Group of 88 members weren’t the only Nifong enablers to remain faithful to the end. Politically correct columnists acted as if nothing had changed after April 6, 2006. From the shelter of her lily-white, upper-class Connecticut suburb, Times columnist Selena Roberts penned a column mocking the lacrosse players for seeking jobs on Wall Street and arguing, “To many, the alleged crime and culture are intertwined . . . but the alleged crime and the culture are mutually exclusive.” One problem: Roberts herself, in a March 2006 column, had made precisely that connection.

As the Herald-Sun continued its case-long record of serving as a de facto Nifong press office, the state NAACP maintained its record of using the case to abandon 70 years of positions on criminal justice issues. Rev. Curtis Gatewood, president of the Durham NAACP from 1994 until 2002, described the State Bar’s ethics charges as part of a “conspiracy to disrupt justice in this Durham case.” And state NAACP head Rev. William Barber, invited to preach in the Duke Chapel by his “good friend,” Duke Chaplain and CCI member Sam Wells, continued the organization's practice of lionizing the accuser and demonizing the lacrosse players. Several people in attendance walked out during his sermon.

11.) Exoneration and Disgrace

On April 11, 2007, Attorney General Roy Cooper announced the results of his office’s investigation. Not only would all charges be dropped, but the three players were declared “innocent” victims of a “rogue prosecutor.”

Nifong’s troubles were just beginning. In a five-day proceeding in late June, the Disciplinary Hearings Commission of the State Bar found him guilty on 27 of 32 counts of ethical improprieties. He was disbarred and forced to resign as DA. In late August, Judge Smith found him guilty of criminal contempt for lying to the court about his conversations with Meehan; Nifong was sentenced to a day in jail. And, in early 2008, he declared bankruptcy to avoid a civil suit filed by the falsely accused students against him, the city of Durham, and Meehan.

Duke, too, was sued for its conduct. In late June, it announced a settlement—rumored to be $18 million—with the falsely accused students. In late September, Brodhead apologized for the “ill-judged and divisive” statements by many Duke professors, and also for his own unwillingness to demand that all Duke students receive due process in dealing with local authorities.
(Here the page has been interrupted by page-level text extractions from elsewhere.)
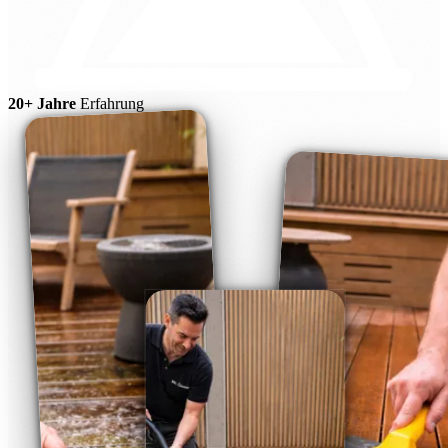
20+ Jahre
Erfahrung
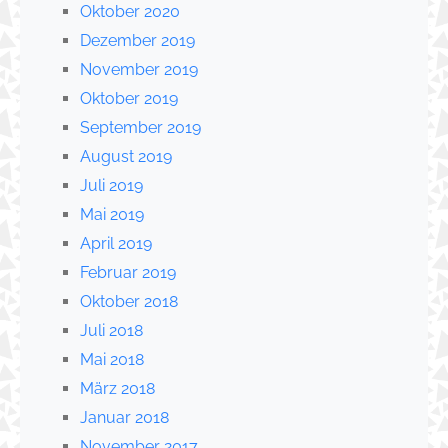
Oktober 2020
Dezember 2019
November 2019
Oktober 2019
September 2019
August 2019
Juli 2019
Mai 2019
April 2019
Februar 2019
Oktober 2018
Juli 2018
Mai 2018
März 2018
Januar 2018
November 2017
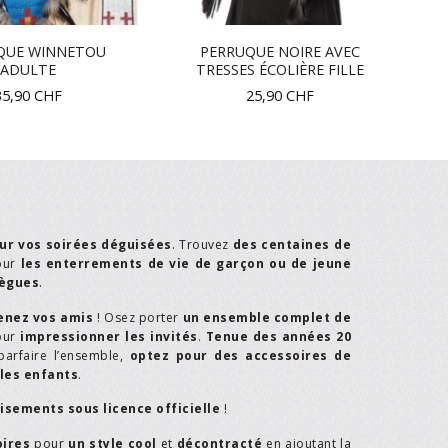
QUE WINNETOU
PERRUQUE NOIRE AVEC
ADULTE
TRESSES ÉCOLIÈRE FILLE
35,90
CHF
25,90
CHF
ur vos soirées déguisées
. Trouvez
des centaines de
our
les enterrements de vie de garçon ou de jeune
lègues
.
enez vos amis
! Osez porter
un ensemble complet de
our
impressionner les invités
.
Tenue des années 20
parfaire l’ensemble,
optez pour des accessoires de
les enfants
.
isements sous licence officielle
!
oires
pour
un style cool
et
décontracté
en ajoutant la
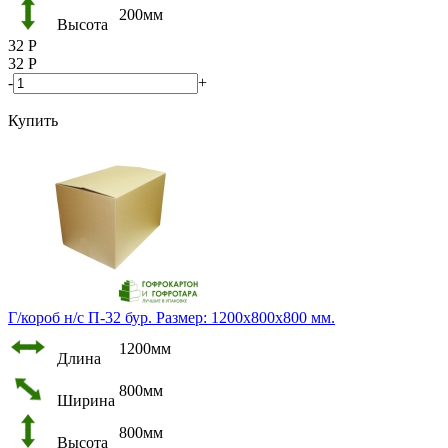
200мм
Высота
32
Р
32
Р
-
+
Купить
Г/короб н/с П-32 бур. Размер: 1200х800х800 мм.
1200мм
Длина
800мм
Ширина
800мм
Высота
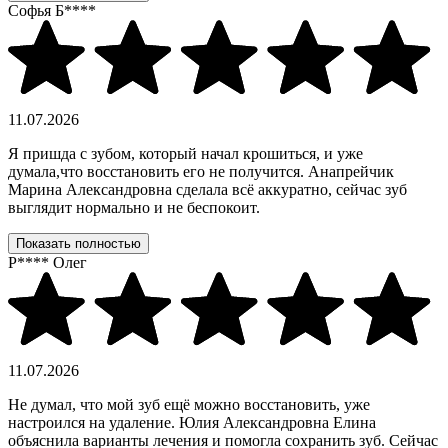
Софья Б****
11.07.2026
Я пришда с зубом, который начал крошиться, и уже
думала,что восстановить его не получится. Анапрейчик
Марина Александровна сделала всё аккуратно, сейчас зуб
выглядит нормально и не беспокоит.
Показать полностью
Р**** Олег
11.07.2026
Не думал, что мой зуб ещё можно восстановить, уже
настроился на удаление. Юлия Александровна Елина
объяснила варианты лечения и помогла сохранить зуб. Сейчас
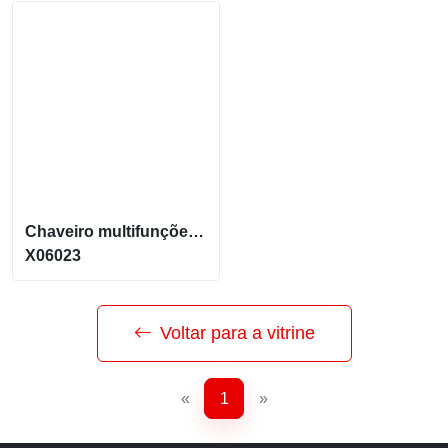
Chaveiro multifunções com estrutura em madeira e aço inox X06023
X06023
Voltar para a vitrine
«
1
»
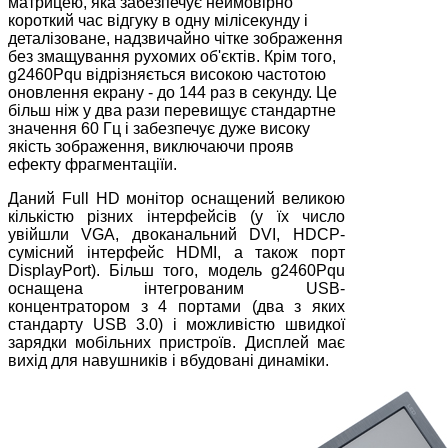
матрицею, яка забезпечує неймовірно
короткий час відгуку в одну мілісекунду і
деталізоване, надзвичайно чітке зображення
без змащування рухомих об'єктів. Крім того,
g2460Pqu відрізняється високою частотою
оновлення екрану - до 144 раз в секунду. Це
більш ніж у два рази перевищує стандартне
значення 60 Гц і забезпечує дуже високу
якість зображення, виключаючи прояв
ефекту фрагментаціїи.
Даний Full HD монітор оснащений великою
кількістю різних інтерфейсів (у їх число
увійшли VGA, двоканальний DVI, HDCP-
сумісний інтерфейс HDMI, а також порт
DisplayPort). Більш того, модель g2460Pqu
оснащена інтегрованим USB-
концентратором з 4 портами (два з яких
стандарту USB 3.0) і можливістю швидкої
зарядки мобільних пристроїв. Дисплей має
вихід для навушників і вбудовані динаміки.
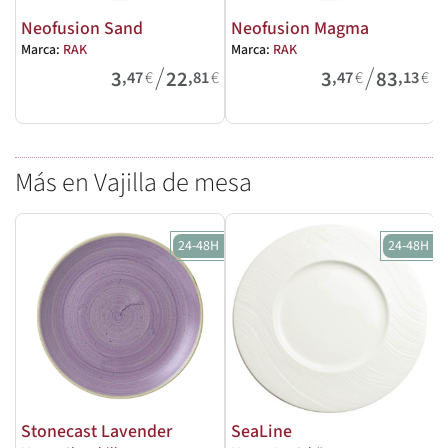
Neofusion Sand
Neofusion Magma
Marca:
RAK
Marca:
RAK
M
/
/
3
22
3
83
,47
€
,81
€
,47
€
,13
€
Más en Vajilla de mesa
24-48H
24-48H
Stonecast Lavender
SeaLine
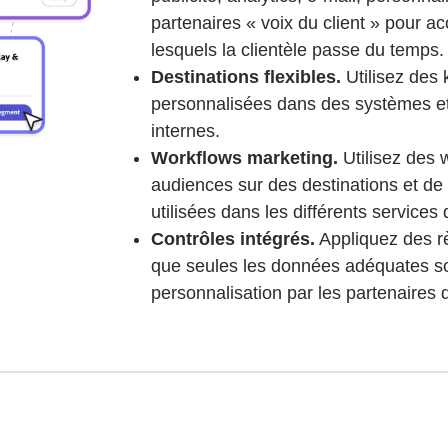
partenaires « voix du client » pour a
lesquels la clientèle passe du temps.
Destinations flexibles.
Utilisez des 
personnalisées dans des systèmes et
internes.
Workflows marketing.
Utilisez des 
audiences sur des destinations et d
utilisées dans les différents services 
Contrôles intégrés.
Appliquez des rè
que seules les données adéquates soi
personnalisation par les partenaires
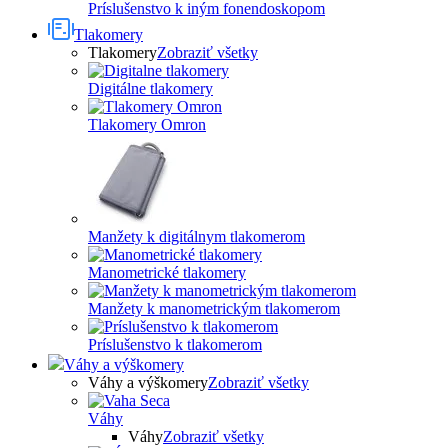
Príslušenstvo k iným fonendoskopom
Tlakomery
Tlakomery
Zobraziť všetky
Digitálne tlakomery
Tlakomery Omron
Manžety k digitálnym tlakomerom
Manometrické tlakomery
Manžety k manometrickým tlakomerom
Príslušenstvo k tlakomerom
Váhy a výškomery
Váhy a výškomery
Zobraziť všetky
Váhy
Váhy
Zobraziť všetky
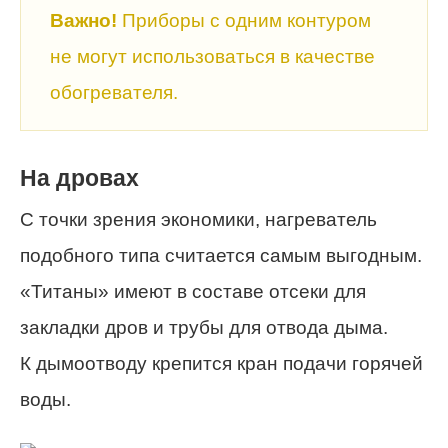
Важно!
Приборы с одним контуром
не могут использоваться в качестве
обогревателя.
На дровах
С точки зрения экономики, нагреватель
подобного типа считается самым выгодным.
«Титаны» имеют в составе отсеки для
закладки дров и трубы для отвода дыма.
К дымоотводу крепится кран подачи горячей
воды.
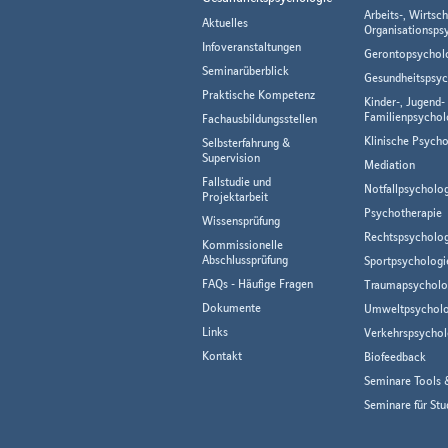
Arbeits-, Wirtsch
Aktuelles
Organisationsps
Infoveranstaltungen
Gerontopsychol
Seminarüberblick
Gesundheitspsyc
Praktische Kompetenz
Kinder-, Jugend-
Familienpsychol
Fachausbildungsstellen
Klinische Psycho
Selbsterfahrung &
Supervision
Mediation
Fallstudie und
Notfallpsycholo
Projektarbeit
Psychotherapie
Wissensprüfung
Rechtspsycholog
Kommissionelle
Abschlussprüfung
Sportpsychologi
FAQs - Häufige Fragen
Traumapsycholo
Dokumente
Umweltpsycholo
Links
Verkehrspsychol
Kontakt
Biofeedback
Seminare Tools 
Seminare für Stu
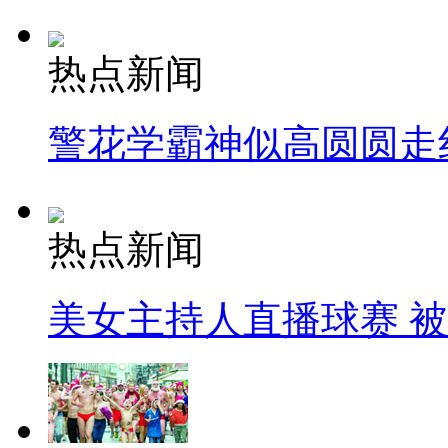
热点新闻
警花学霸神似高圆圆走
热点新闻
美女主持人直播球赛 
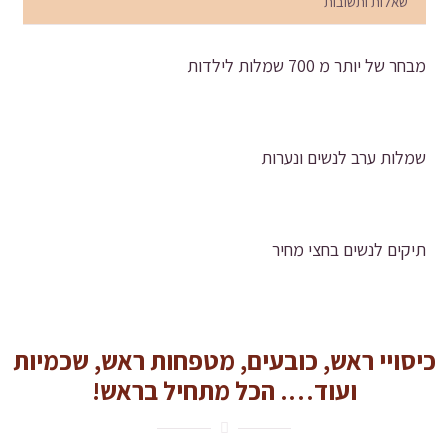
שאלות ותשובות
מבחר של יותר מ 700 שמלות לילדות
שמלות ערב לנשים ונערות
תיקים לנשים בחצי מחיר
כיסויי ראש, כובעים, מטפחות ראש, שכמיות
ועוד…. הכל מתחיל בראש!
Most of Nifong’s ardent defenders, however, refused to back down. Both the Herald-Sun and the New York Times defended their flawed reporting in the case. Only one of the Group of 88 (Arlie Petters) apologized for signing the statement. Allies of the Group from elsewhere in the academy praised the Group’s performance, even after the AG’s declaration. And, on campus, the personnel policies that had led to the hiring of so many Group members continued without question. Duke, proclaimed Brodhead, would “move on” without a review of why so many faculty had rushed to judgment on the case.